The small bowel, which connects the stomach to the large bowel, is approximately 20 feet long and plays an important role in digesting food and absorbing nutrients as well as maintaining normal muscular activity. The small intestine also has an impressive network of cells that help fight infections and regulate our immune system. In playing such an important role in digestion and our immune system as well as in simply moving food through our intestinal track, any dysfunction has the potential to lead to major consequences. SIBO has been shown to significantly interfere with the digestion of food, absorption of nutrients, and the structure of the small bowel. All of this can lead to allergic reactions to food, inflammation, and autoimmune disease.
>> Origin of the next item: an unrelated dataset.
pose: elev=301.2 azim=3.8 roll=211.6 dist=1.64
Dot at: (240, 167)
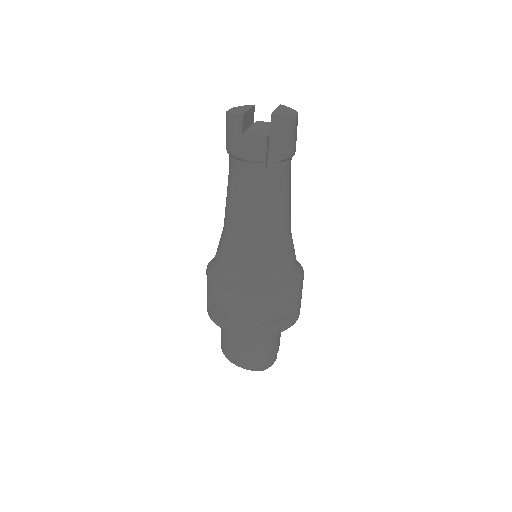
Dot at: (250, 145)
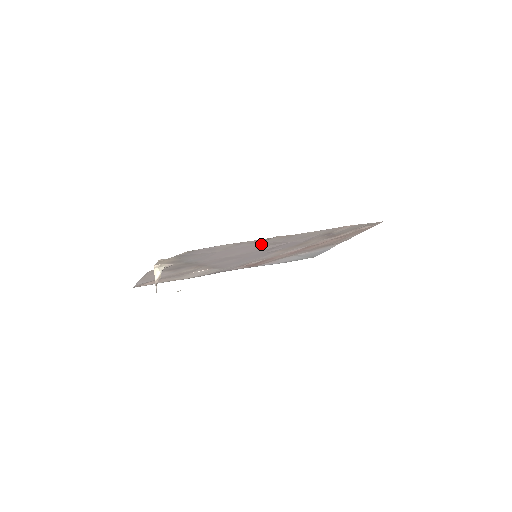
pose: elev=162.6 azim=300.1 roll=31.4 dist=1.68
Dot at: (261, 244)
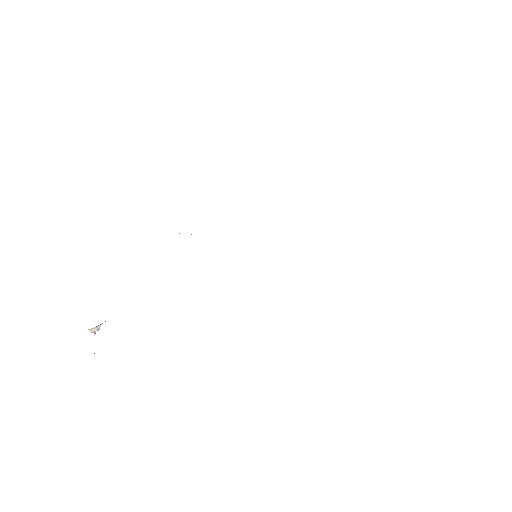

It is believed that SIBO goes largely under-diagnosed in part because people don’t seek medical attention for their SIBO symptoms and because many doctors are unaware of how common SIBO is. Some studies suggest 6 to 15% of healthy, asymptomatic people have SIBO and up to 80% of people with irritable bowel syndrome (IBS) have SIBO.
The most common symptoms include:
- Abdominal pain
- Bloating and abdominal distension
- Excessive gas and belching
- Chronic illnesses including fibromyalgia, chronic fatigue syndrome, autoimmune diseases, inflammatory bowel disease
- Vitamin and mineral deficiencies
The cause of SIBO is often multifactorial, but some of the contributing factors include moderate alcohol consumption; medications such as acid blockers, antibiotics, and steroids; a diet high in sugar or refined carbohydrates; oral contraceptive pills (OCPs), and diabetes. Unlike many other bacterial infections, SIBO is not contagious.
The standard treatment for SIBO is either an antibiotic or herbal antibiotic protocol. Unfortunately, the likelihood of recurrence has been shown to be high emphasizing the importance of making good nutritional choices afterward. One study demonstrated that patients with SIBO have significant delays in bowel transit time (the amount of time it takes for something to move through the small bowel). It’s possible that this contributes to the high rate of recurrence and that post-SIBO treatment should include an agent that helps with muscle contractures.
As research continues to shed light on this complex disease we will continue to learn how to maximize success by tailoring improved treatment and preventing recurrence.